Ese día fue la señora Laud quien me la trajo.
—La veo alterada —comentó—. ¿Hay algo que la tenga inquieta?
—No, en realidad no. Pero querría que se pudiera resolver este misterio de Ezra Bannock. ¡Era un hombre tan agradable!
—¿Pero es realmente un misterio? ¿No fue un merodeador? Después de todo, le habían robado la bolsa.
—Sí, ya lo sé.
—Pero no parece que usted piense que lo sucedido fue eso.
—Es lo que parece evidente.
—Usted está inquieta. No debe dejar que todo esto la altere, señora Madden. Me tiene usted preocupada.
—Es usted siempre tan bondadosa y servicial, señora Laud, y lo ha sido siempre, desde que yo llegué.
—Bueno, ¿por qué no? ¡Si usted es la señora de la casa! Creo que lo mejor sería que tratara usted de sacarse todo ese asunto de la cabeza.
—No puedo. ¿Sabía usted que hay gente que piensa que el asesinato tuvo algo que ver con el Rayo Verde?
—¿A quién se le ha ocurrido eso?
—Se habla de eso en el pueblo.
—Pero, ¿cómo es posible que la muerte del señor Bannock haya tenido algo que ver con el Rayo Verde? La piedra desapareció, ¿no es así? El señor Henniker la escondió en alguna parte, y se la robaron.
—Exactamente… y tal vez deberíamos hacer algo para encontrarla.
—¿Cómo, señora Madden?
—Hacer el esfuerzo. El Rayo Verde fue robado en esta casa. Tendríamos que descubrir cómo y cuándo se lo llevaron. El señor Madden se opone; no quiere que se hagan indagaciones sobre el Rayo Verde ni que revivan antiguas leyendas. No quiere que la gente piense que los ópalos traen desgracia, que es lo que siempre sucede cuando se habla del Rayo Verde.
—Tiene razón. Jimson dice que ese tipo de charlas son malas para los negocios.
—No es necesario insistir en si trae buena o mala suerte. Lo que yo quiero es descubrir la verdad. Debo saber qué es lo que sucedió con la piedra.
—¿Y qué va usted a hacer, señora Madden?
—No estoy del todo segura, pero empezaré a averiguar por ahí.
—¿Usted sola?
—Si encuentro ayuda, me vendrá bien. Usted podría ayudarme, señora Laud.
—Puede usted estar segura de que haré todo lo que pueda.
—Usted sabe quiénes vinieron a la casa.
—Bueno, usted lo vio durante la Caza del Tesoro… son centenares de personas. Aquí, la gente entra y sale continuamente.
—El hecho es, señora Laud, que alguien entró en esta casa, encontró el escondite y se fue con el Rayo Verde.

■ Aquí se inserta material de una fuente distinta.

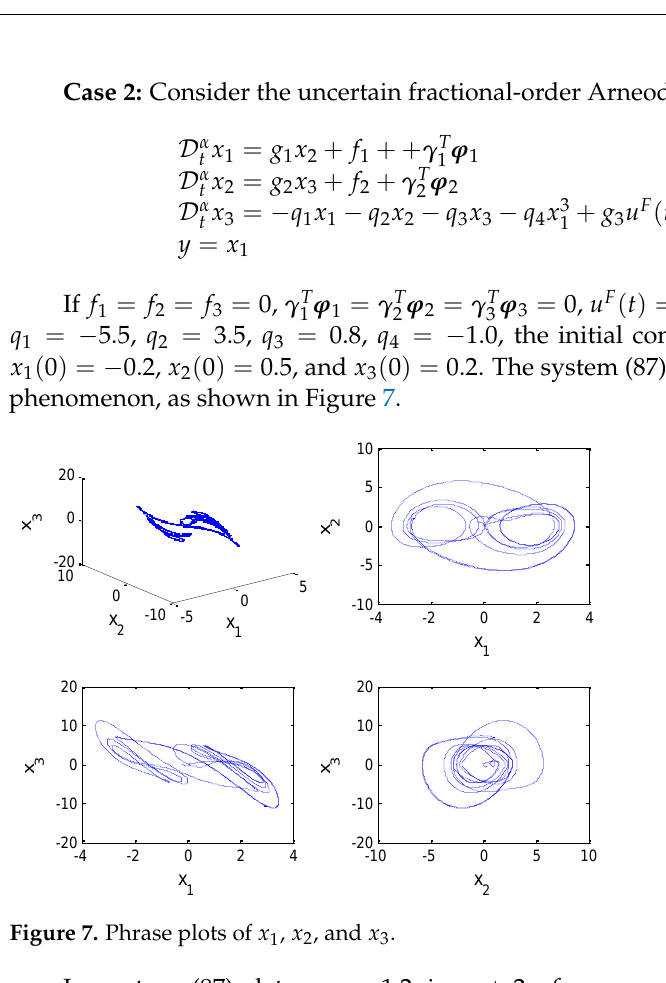
. The parameters selection of the second-order command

—¿Usted piensa, realmente, que pudo haber sido el señor Bannock?
—Eso se me hace difícil de creer. Era un hombre que me gustaba mucho, aunque hiciera tan poco tiempo que lo conocía. Parecía tan feliz que no creo posible que pudiera tener una cosa semejante sobre la conciencia.
—Sí, eso se hace muy difícil de creer. Entonces, ¿empezará usted sus investigaciones?

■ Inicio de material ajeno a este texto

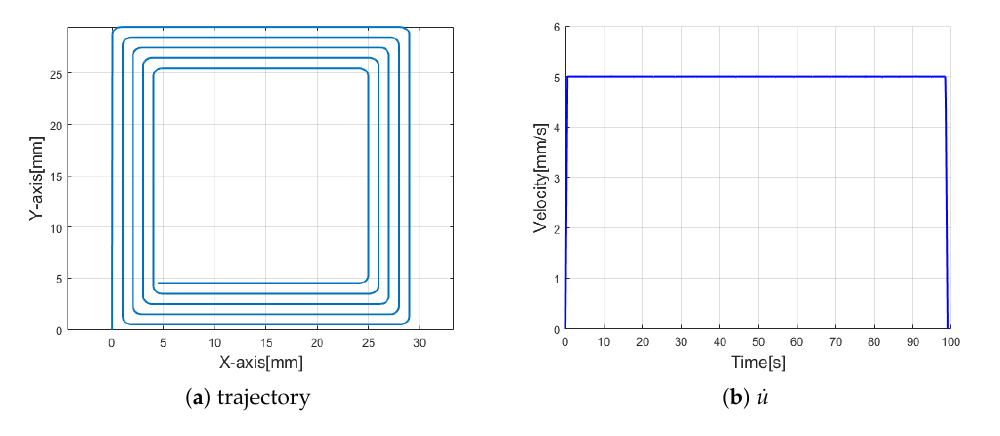
Figure 15. Actual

—Con discreción, no abiertamente… porque el señor Madden no querría.
—No, ya veo que él no…
Súbitamente, se detuvo como si hubiera dicho más de lo que se proponía.

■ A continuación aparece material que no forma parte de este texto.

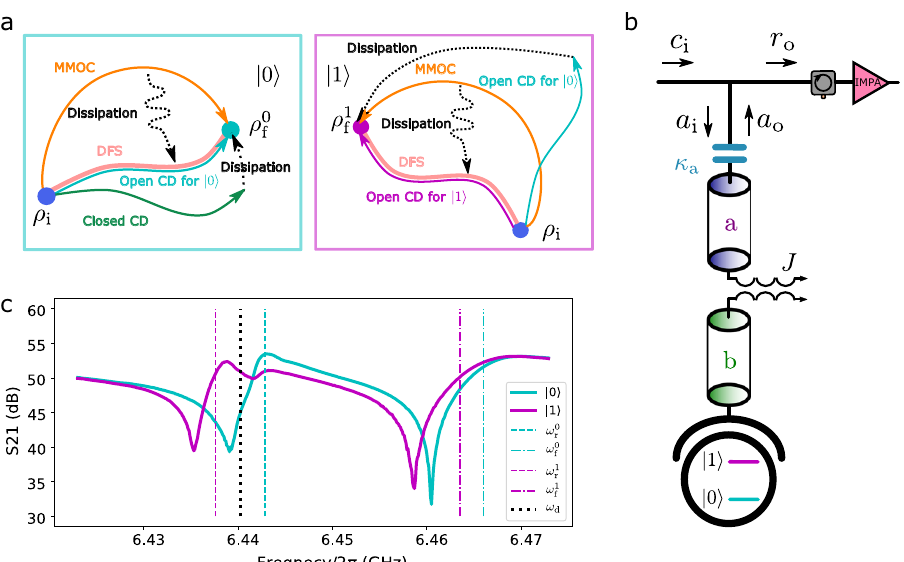
Fig. 1 Experimental setup and principles of shortcut to adiabaticity (STA). a Schematic of relevant dynamics. An adiabatic protocol transfers the initial state ρ i to the fi nal state ρ 0 ; 1 along the light pink trajectories in the decoherence-free subspace (DFS), which is precise only in the in fi nite time limit. To f accelerate this adiabatic trajectory, a counterdiabatic (CD) driving can be applied to cancel non-adiabatic transitions, making the adiabatic approximation exact. Due to the effect of dissipation, CD driving for closed quantum systems has limited effectiveness, while its open system extension achieves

—¿Qué? —le pregunté, apremiante.
—Que él… él… no quiere que haya investigaciones.
Parecía un poco alterada.
—Es por las habladurías sobre la mala suerte que traen los ópalos —repetí con firmeza.
—Oh, sí, claro. La única razón. A eso me refería yo, desde luego.
Estaba insistiendo demasiado. Me pareció entender el razonamiento que se hacía. La señora Laud estaba al tanto del entusiasmo de Joss por Isa. Isa era como una de esas princesas de los cuentos de hadas de mi niñez. «Para ganar mis favores debes traerme…» y a esas palabras seguía la enunciación de la tarea aparentemente imposible que el príncipe siempre terminaba por cumplir.
La cosa se hacía evidente. Isa adoraba los ópalos. «Quiero que mi colección sea la más hermosa del mundo…». ¿Cómo podía serlo, si le faltaba el mejor de todos? «Tú debes conseguírmelo, traérmelo, y después… mi mano en matrimonio…». ¿No era eso lo que decían en los cuentos de hadas?
Pero ellos no eran libres para casarse. Sin embargo, ahora Isa era libre. Joss no… todavía.
—Se estremeció usted de pronto —me dijo la señora Laud—. ¿Tiene frío?
—No es nada… alguien que caminó sobre mi tumba, como dicen en Inglaterra.
Me sonrió con una sonrisa extraña, enigmática, que me dejó cavilando si estaríamos pensando las dos la misma cosa.